* [WORK ORDER 1]: In the review of the Warship edition, under what name did the Japanese Navy take the captured Russian battleship Orel into service?
* [WORK ORDER 2]: Write a continuation of the review of the Warship edition, beginning right after its final sentence.

GIVEN PASSAGE below:

This edition of Warship contains ten main articles, a sizable collection of book reviews, some smaller ship notes and a collection of photographs. The main articles cover an impressively wide range of topics.

Three cover the Imperial Japanese Navy and look at two extremes – we start with a look at the early history of the two 16in gun battleships Nagato and Mutsu looking at their original design, before the later modifications into the more familiar Second World War forms. At the other end we look at two classes of escort destroyers built towards the end of the Second World War, when the Japanese Navy finally realised that it needed large numbers of escort ships instead of a small number of the best possible ships. In the middle is an attempt to work out exactly what changes the Japanese made to the Russian battleship Orel, captured during the Russian-Japanese War and taken into Japanese service as the Iwami. This shows the advantage of going back to original contemporary documents and clears up some of the disagreement between published works.

End of GIVEN PASSAGE.
EXTRACTED DATA below:

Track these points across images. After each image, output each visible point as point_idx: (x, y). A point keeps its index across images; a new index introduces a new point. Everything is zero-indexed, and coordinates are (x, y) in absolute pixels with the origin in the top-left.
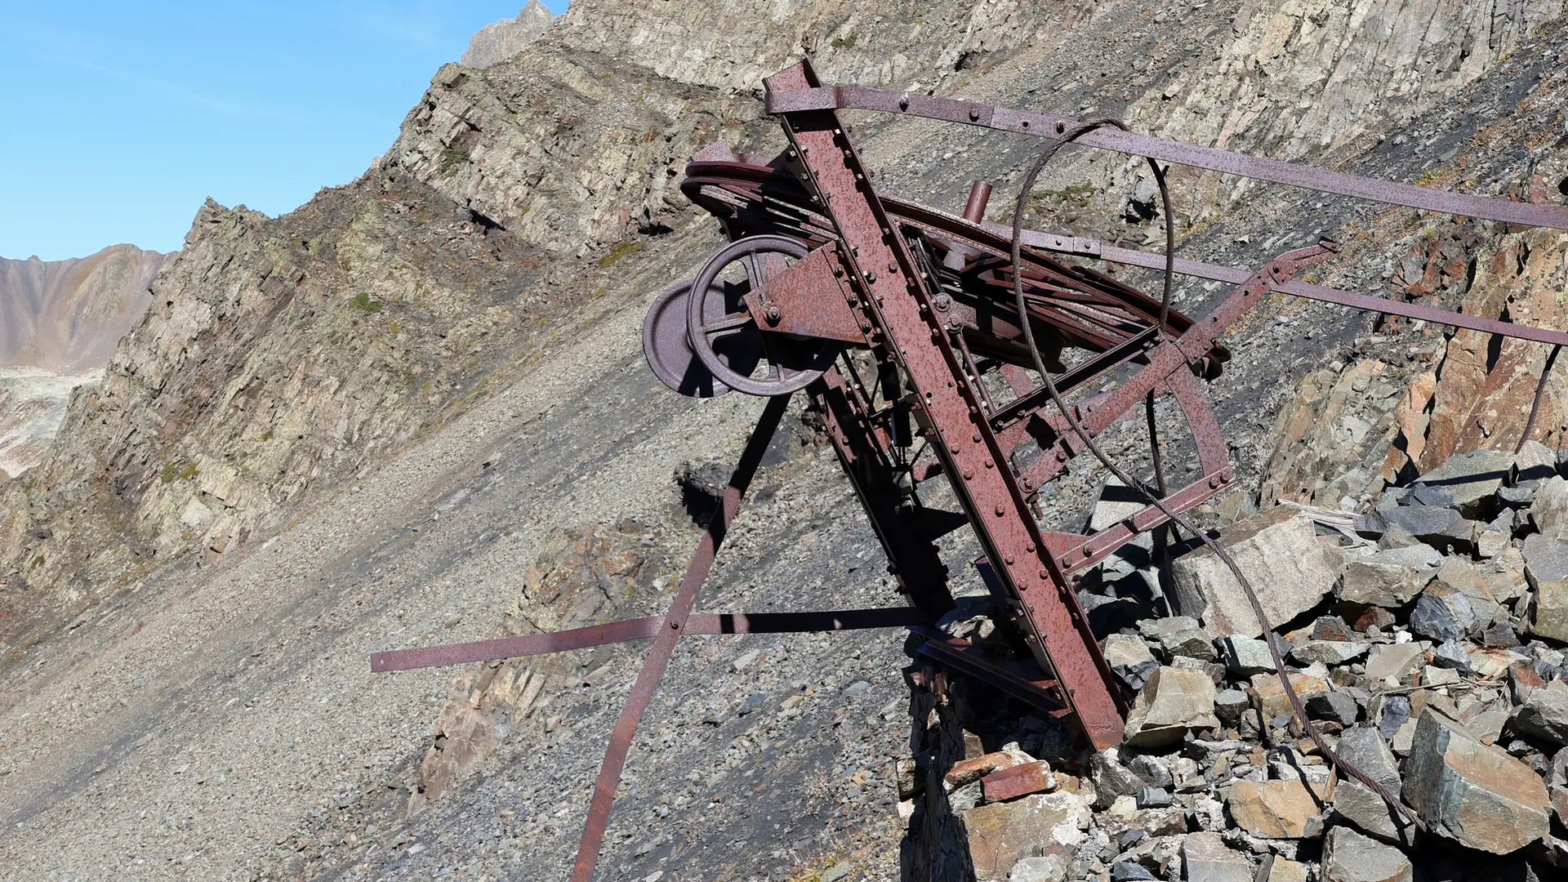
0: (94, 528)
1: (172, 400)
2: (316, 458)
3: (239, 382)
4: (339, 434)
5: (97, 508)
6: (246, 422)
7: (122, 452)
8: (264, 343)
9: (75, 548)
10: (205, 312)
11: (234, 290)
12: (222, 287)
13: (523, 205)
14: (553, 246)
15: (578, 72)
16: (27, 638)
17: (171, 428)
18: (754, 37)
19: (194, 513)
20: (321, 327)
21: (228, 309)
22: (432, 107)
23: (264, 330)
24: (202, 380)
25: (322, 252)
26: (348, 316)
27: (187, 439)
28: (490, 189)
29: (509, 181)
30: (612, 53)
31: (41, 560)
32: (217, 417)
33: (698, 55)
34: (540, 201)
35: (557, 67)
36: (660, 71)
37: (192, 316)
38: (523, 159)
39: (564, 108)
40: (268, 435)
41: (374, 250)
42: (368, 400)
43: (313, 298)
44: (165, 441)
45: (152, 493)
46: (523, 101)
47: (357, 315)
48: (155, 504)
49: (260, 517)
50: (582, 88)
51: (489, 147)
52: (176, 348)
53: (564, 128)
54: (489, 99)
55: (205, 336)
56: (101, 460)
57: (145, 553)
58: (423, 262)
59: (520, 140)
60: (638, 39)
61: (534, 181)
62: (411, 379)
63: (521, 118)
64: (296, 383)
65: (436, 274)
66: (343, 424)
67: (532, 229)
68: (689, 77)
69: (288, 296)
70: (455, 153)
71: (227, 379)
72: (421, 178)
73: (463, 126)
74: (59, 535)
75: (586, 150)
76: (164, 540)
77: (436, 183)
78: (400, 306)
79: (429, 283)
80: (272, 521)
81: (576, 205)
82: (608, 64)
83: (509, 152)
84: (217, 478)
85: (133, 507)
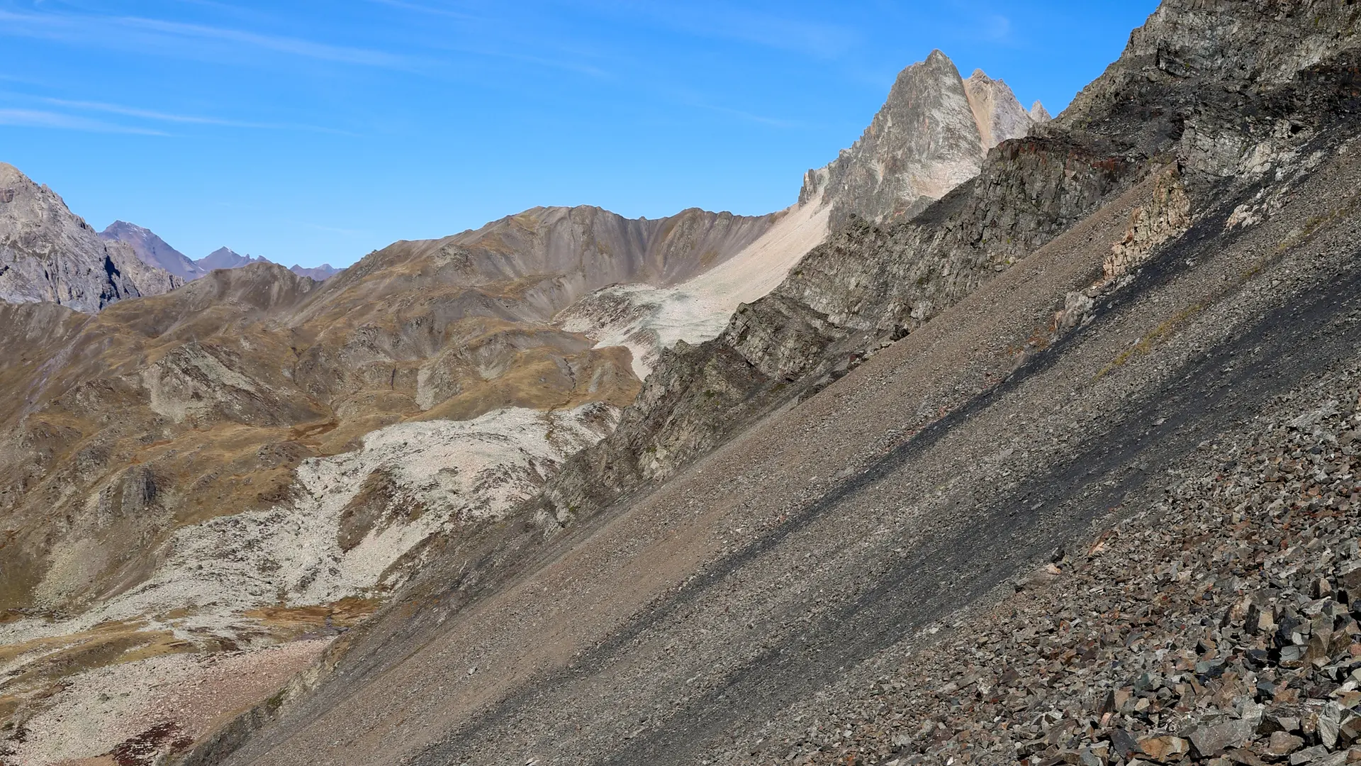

End of EXTRACTED DATA.

* [EXERCISE RESPONSE 1]: Iwami

* [EXERCISE RESPONSE 2]:
Two look at the French Navy, starting with a look at two post-war carrier escorts, then moving on to look at the Bouvet, one of a series of pre First World War experimental French battleships, lost at the Dardanelles after hitting a mine and sinking very quickly. The same area is covered by a look at a clash between the Russian and Ottoman fleets off the Bosphorous in 1915, which shows that the Russian fleet was largely dominant despite the presence of one modern German battlecruiser on the Ottoman side.

The Soviet Union is covered by a look at the flotilla leader Tashkent, part of the interwar Soviet attempt to reconstruct its ship building industry after the Imperial version was destroyed by the Revolution and Civil War. This involved Italian help, and we also look at a series of unsuccessful Italian midget submarines produced in an attempt to enable mass production of those weapons.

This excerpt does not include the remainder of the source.